▸ **Provided passage**
──────────────────────────────
"Oh God, another one" is what I thought upon reading the headline of Christianity Today. I mean, I frequent enough gaming groups to know they're practically lousy with progressives. I listen closely enough to know that their hatred of Christians isn't totally unwarranted and is usually because some family member said something to the extent of "Dungeons and Dragons is satanic!" and then the poor nerd had to endure a living hell simply because they found something worthwhile in a poorly understood hobby. Conservative Christians are bad at figuring out RPGs. That's not a controversial statement. Period. And, while this article isn't nearly as irritating as it looks upon first glance, it's still symptomatic of basic issues that Protestants have with... well... being human. Still not a good article, by and large.
I do recommend reading the article before going on, by the way. Here it is again.
Now, in the 2020s, I am wondering if my evangelical elders weren’t partly right about the way fantasy role-playing can paganize a culture—just not in the way they expected.
Right here, at the beginning, we have a problem. That word: "paganize". I'll bet you that most Americans (Wiccans included!) wouldn't know real paganism if it bit them in the ass. But we'll get back to that. Just know, right here, that right at the beginning of the article Dr. Moore commits a fatal error: he thinks that paganism has anything to do with what's going on in "fantasy roleplaying", as he calls it.
It doesn't.
If anything it's the lack of paganism that's the problem, not its presence.
But we'll get there!
So we'll address the good of the article, which is more evidence of manufactured consent being a constant in this... "republic". Dr. Moore breaks down Bannon's disgusting tactic on manipulating people through Breitbart. To quote Dr. Moore:
Senior asked whether Bannon considers what he has done in propagating political media and in energizing populist nationalist movements to be “the gamification of politics.” He replied that this is exactly what he’s doing: “I want Dave in Accounting to be Ajax in his life.”
That is gross. I'm perfectly aware the left has their own form of this, but that doesn't mean I can't call out Bannon's evil tactics here. Bannon realized the basic premise of pretty much most MMOs: keep the dopamine stream coming and you can sorta comfort yourself with the fact that none of the things that happened reflect who you are in the real world at all. Bannon's response to this phenomenon was perverse: make that wish to have the two "halves" of a disaffected person become one in a way that benefits him. So he admits to pumping this tragic dopamine spiral into Breitbart.
I mean, I can't get that out of most progressive "news" institutions, so at least he's honest?
Yay?
──────────────────────────────
▸ **Dataset extract**
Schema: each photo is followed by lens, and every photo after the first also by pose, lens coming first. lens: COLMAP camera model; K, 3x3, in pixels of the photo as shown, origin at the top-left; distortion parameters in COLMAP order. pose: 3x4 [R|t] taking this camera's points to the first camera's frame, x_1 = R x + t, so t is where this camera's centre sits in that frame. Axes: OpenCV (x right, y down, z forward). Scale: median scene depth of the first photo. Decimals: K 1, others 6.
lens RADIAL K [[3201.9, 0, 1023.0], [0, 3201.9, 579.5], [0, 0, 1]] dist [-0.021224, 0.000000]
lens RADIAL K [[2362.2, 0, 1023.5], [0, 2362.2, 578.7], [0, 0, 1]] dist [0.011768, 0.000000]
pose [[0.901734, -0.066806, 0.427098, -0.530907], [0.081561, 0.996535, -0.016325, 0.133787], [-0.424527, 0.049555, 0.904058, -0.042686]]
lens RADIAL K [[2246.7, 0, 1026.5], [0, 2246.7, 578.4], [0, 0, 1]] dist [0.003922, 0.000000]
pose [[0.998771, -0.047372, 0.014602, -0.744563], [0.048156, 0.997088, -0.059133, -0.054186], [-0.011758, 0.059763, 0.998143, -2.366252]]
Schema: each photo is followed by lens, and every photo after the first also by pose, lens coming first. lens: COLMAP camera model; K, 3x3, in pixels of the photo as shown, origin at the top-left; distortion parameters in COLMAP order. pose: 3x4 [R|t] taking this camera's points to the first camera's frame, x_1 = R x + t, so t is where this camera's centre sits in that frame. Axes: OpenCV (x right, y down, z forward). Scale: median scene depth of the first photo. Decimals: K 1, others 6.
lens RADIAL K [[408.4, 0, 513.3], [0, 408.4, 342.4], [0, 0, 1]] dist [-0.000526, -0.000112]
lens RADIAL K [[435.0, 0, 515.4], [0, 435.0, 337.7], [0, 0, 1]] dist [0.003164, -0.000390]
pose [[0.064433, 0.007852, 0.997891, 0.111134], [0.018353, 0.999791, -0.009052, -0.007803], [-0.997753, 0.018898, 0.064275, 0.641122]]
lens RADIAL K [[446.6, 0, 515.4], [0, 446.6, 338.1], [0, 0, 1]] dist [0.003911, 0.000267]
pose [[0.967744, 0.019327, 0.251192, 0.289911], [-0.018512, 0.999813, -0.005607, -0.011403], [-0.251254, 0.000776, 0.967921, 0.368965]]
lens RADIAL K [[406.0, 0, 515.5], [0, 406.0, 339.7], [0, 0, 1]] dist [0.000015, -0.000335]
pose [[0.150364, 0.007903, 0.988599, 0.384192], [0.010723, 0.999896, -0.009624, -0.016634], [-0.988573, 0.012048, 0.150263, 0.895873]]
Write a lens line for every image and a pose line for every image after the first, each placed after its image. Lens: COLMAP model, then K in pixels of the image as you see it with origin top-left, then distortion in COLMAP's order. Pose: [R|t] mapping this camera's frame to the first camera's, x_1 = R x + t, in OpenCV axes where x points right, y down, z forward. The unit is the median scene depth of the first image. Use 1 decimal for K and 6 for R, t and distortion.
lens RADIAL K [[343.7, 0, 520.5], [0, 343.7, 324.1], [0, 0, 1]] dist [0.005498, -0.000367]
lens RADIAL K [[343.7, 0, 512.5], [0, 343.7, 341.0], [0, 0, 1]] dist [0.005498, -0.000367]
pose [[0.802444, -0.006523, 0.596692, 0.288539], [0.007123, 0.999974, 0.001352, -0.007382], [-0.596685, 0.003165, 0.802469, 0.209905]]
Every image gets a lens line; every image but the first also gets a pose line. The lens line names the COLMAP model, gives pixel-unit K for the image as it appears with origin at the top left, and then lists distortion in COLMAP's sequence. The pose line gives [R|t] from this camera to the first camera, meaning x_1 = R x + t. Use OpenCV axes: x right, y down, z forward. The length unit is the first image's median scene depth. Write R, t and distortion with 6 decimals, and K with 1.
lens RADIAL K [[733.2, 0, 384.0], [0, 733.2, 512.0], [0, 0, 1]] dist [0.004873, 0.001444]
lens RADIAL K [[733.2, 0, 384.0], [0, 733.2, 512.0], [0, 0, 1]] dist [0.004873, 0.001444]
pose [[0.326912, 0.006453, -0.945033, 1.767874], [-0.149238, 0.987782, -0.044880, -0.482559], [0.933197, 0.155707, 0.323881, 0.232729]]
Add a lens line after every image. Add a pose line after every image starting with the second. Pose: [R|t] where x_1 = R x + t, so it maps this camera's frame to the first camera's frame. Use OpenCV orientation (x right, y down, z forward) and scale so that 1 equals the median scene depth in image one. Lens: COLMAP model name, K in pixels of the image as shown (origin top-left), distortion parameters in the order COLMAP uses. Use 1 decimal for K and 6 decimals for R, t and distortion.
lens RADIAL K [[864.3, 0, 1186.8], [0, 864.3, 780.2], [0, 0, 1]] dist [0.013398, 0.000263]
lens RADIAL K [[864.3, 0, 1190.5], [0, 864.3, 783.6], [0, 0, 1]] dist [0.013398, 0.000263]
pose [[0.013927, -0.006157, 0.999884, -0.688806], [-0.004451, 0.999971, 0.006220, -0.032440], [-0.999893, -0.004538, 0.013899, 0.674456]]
──────────────────────────────
▸ **Exercise tasks**
1. Transcribe the stretch of the essay on fantasy role-playing from "Now, in the" through "It doesn't.".
2. Go on with the essay on fantasy role-playing from the point where it stops.

▸ **Task answers**
1.
Now, in the 2020s, I am wondering if my evangelical elders weren’t partly right about the way fantasy role-playing can paganize a culture—just not in the way they expected.
Right here, at the beginning, we have a problem. That word: "paganize". I'll bet you that most Americans (Wiccans included!) wouldn't know real paganism if it bit them in the ass. But we'll get back to that. Just know, right here, that right at the beginning of the article Dr. Moore commits a fatal error: he thinks that paganism has anything to do with what's going on in "fantasy roleplaying", as he calls it.
It doesn't.

2.
Here we stop for just a moment to remind everyone reading this post that manufactured consent is the problem of a republic (I won't call it democracy, democracy is just flat out evil): he who gives information to the voter has the real power. Period. That's who you have to worry about. And, as distasteful and gross as Bannn's tactics are, it's the same basic Marxist narrative as the left pushes, and just as deliberately. If you are sitting on the left and going "Oh you stupid conservatives!" you really have not learned anything from the last ten years, at all. Both sides are trying to weaponize the common folk for their own profit, that's all socialism and any variation of Marxism has ever been.
And will ever be.
To resist the left as persecutors is in itself Marxist.
But Dr. Moore does not point this out. I do not know if he knows it, but as we're about to get to, his basic presuppositions are so wrong, on such an egregious level, that I think he's drinking the Kool-Aid as much as anyone else. He lumps in things that do not belong together with a flippancy that I actually find shocking.
And it takes work for me to be shocked at the idiocies of conservatives.
It turns out actual fantasy role-playing—whether it be Dungeons and Dragons in a treehouse years ago or multiplayer video games on a screen now—is, for most people, harmless fun.
Hold up. Just hold up. That's like comparing playing baseball in real life with playing a baseball video game. TTRPGs require active engagement of the imagination in common with others, while holding to a ruleset to guide said common imagining. The benefits of this activity have been tracked, with some pretty awesomely verifiable results, over the last few decades, and roleplaying is itself a therapeutic activity, in and of itself a good thing to do. TTRPGs are not morally neutral. I'm not saying everyone has to play them, but they're actively good for you to do, should you choose to do them.
MMOs, while there's some obviously good examples of them being healthy, also have a strongly addictive element to them, shown by actual cases of people pretty much literally pissing their lives away on an addictive loop that is more like a slot machine than a real game. Obviously they're not all like that. And not everyone who uses a slot machine will be there until they shit themselves. But anyone who thinks MMOs and slot machines (and the social media that's based on it) aren't designed to be addictive are kidding themselves.
I do not fault Dr. Moore for not knowing about the therapeutic benefits of TTRPGs. I do fault him for not engaging in just the tiniest bit of common sense.
You might find that nitpicking. It's not. This level of basic ignorance is a common trend of this article. For instance, right after that:
Paganism, after all, demands the sort of significance that is heroic, in which one’s virtues of strength and power are celebrated in story and song.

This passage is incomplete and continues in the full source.